How much investors are paid out depends first and foremost on the number of digital company shares they own. The more shares an investor buys, the higher the payout. The payout may decrease if the company issues more shares to other investors, as this reduces the percentage of total shares issued per investor. This corresponds to a dilution, which also occurs in classic financing rounds. As a rule, this dilution is only accepted by investors if the valuation increases and the value of the investor's participation remains at least stable.
For example, let's assume a company with a registered share capital of EUR 50,000. In addition, there are 10,000 digital shares in a company that can be purchased by investors with the value of one Euro of the registered share capital.
There are two investors (Investor A and Investor B) where Investor B buys a Digital Company Shares at a lower price than Investor A:
Investor A buys 1,000 Digital Company Shares at a price of EUR 500. His share is then 1,000/(1,000 + 50,000) = 1/51 and the value of the company after the sale of the Digital Company Shares is EUR 500,000 / (1/51) = EUR 25,500,000.
Investor B buys an additional 1,000 Digital Company Shares at a price of EUR 100 per unit. This is an investment of EUR 100,000 and a post-money valuation of EUR 100,000/(1,000 / (1,000 + 51,000)) = EUR 5,200,000.
As a result of this implicit revaluation of the company, the value of the digital shareholding owned by Investor A is then 1/52 * EUR 5,200,000 = EUR 100,000. Significantly less than the original purchase price of EUR 500,000.
Rules to protect investors from down rounds are all based on the idea that if a company sells parts of its share capital for a price below a certain threshold, existing investors will be compensated with new additional shares. This scheme is very common in venture capital financing. For owners of Digital Company Shares, this would mean that they receive more units without actually paying for them. Since the creation of new units can lead to complex scenarios in secondary markets, we have opted for a different approach:
Instead of creating more units of the Digital Company Shares, the issuer has a duty to adjust the calculation factor, which is securely stored in the blockchain. The Calculation Factor determines how much of a digital equity investment economically corresponds to one euro of the share capital. So instead of compensating a Digital Company Share holder with more shares, the issuer reduces the calculation factor, resulting in a higher value per unit of the Digital Company Shares.

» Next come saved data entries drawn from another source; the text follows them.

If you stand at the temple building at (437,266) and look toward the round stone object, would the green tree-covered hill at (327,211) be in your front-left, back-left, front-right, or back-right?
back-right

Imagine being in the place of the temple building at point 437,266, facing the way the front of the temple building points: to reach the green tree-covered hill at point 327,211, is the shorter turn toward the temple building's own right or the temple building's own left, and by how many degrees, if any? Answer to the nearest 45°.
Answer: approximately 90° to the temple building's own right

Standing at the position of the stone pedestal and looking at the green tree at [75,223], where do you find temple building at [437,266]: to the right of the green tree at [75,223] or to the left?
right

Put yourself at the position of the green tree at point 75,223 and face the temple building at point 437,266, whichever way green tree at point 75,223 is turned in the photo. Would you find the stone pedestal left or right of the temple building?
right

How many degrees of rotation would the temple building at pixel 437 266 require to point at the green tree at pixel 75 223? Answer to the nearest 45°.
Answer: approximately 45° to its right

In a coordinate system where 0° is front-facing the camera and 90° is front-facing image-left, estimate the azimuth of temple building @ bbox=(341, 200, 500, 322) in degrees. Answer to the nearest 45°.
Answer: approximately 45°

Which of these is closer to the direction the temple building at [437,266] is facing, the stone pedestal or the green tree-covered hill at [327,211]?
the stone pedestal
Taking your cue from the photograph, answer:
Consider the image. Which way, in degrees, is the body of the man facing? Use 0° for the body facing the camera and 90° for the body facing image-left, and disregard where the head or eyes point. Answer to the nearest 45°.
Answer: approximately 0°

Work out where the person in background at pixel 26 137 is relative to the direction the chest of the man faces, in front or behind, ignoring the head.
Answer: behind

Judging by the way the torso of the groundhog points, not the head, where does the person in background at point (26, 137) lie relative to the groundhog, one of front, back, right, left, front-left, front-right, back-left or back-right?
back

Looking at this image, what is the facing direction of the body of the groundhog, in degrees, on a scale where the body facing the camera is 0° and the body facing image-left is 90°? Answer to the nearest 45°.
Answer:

The company has a share capital of EUR 50,000. In addition, there are 1,000,000 Digital Company Shares that can be purchased by investors. The calculation factor is 100 at this time, i.e. 100 Digital Company Shares correspond to one euro of the share capital. This in turn means that the Digital Company Shares have a value of EUR 10,000 of the share capital.
Let us assume that the company has already sold all Digital Company Shares to investors at a price of EUR 5.00 each. The price related to one euro of the share capital was then EUR 5.00 100 = EUR 500 and the company has a post-money valuation of EUR 500 * (50,000 + 10,000) = EUR 30,000,000. The total value of the Digital Company Shares is now EUR 500 * 10,000 = EUR 5,000,000.
Now the company makes a financing round via the commercial register and creates new share capital of EUR 10,000 and sells it at a price of EUR 100 per euro of share capital. This results in a post-money valuation of EUR 100 * (10,000 + 10,000 + 50,000) = EUR 7,000,000. This means that the value of the digital shareholding has been diluted as the total value is now only EUR 100 * 10,000 = EUR 1,000,000.
In order to protect investors of the Digital Company Shares from such a dilution, the issuer sets a minimum price for new capital increases at the outset. If their new share capital sells below this minimum price, the investors of the Digital Company Shares are compensated. Let's look at the example above with the protection mechanism and a minimum price of EUR 200:
We calculate a new guaranteed price per euro of share capital using the weighted average. We meet in the middle between the actual price of the new round and the minimum price weighted with the amount of the issued share capital: ((10.000 * 200 EUR) +(10.000 * 100 EUR))/(10.000 + 10.000) = (2.000.000 + 1.000.000) / 20.000 = EUR 150,00.
It is therefore the obligation of the issuer to ensure that the value of the issued Digital Company Shares is EUR 150.00 per share. However, the price after the round is only EUR 100. To adjust the value, update the Calculation Factor to 100 * EUR 100/ EUR 150 = 66,67.
The 1,000,000 issued Digital Company Shares then correspond to 1,000,000 pieces / 66.67 pieces / EUR = EUR 15,000 of the share capital. The total value of the Digital Company Shares now amounts to EUR 100 * 15,000 = EUR 1,500,000.
The higher you set this threshold, the more you have to compensate the owners of the Digital Company Shares. With a Down-Round-Protection-Price of EUR 300 for example the guaranteed price ((10.000 * 300 EUR) +(10.000 * 100 EUR))/(10.000 + 10.000) = (3.000.000 + 1.000.000) / 20.000 = EUR 200,00 and the Calculation Factor would even have decreased to 100 pieces / EU * (EUR 100 / EUR 200) = 50 pieces / EUR.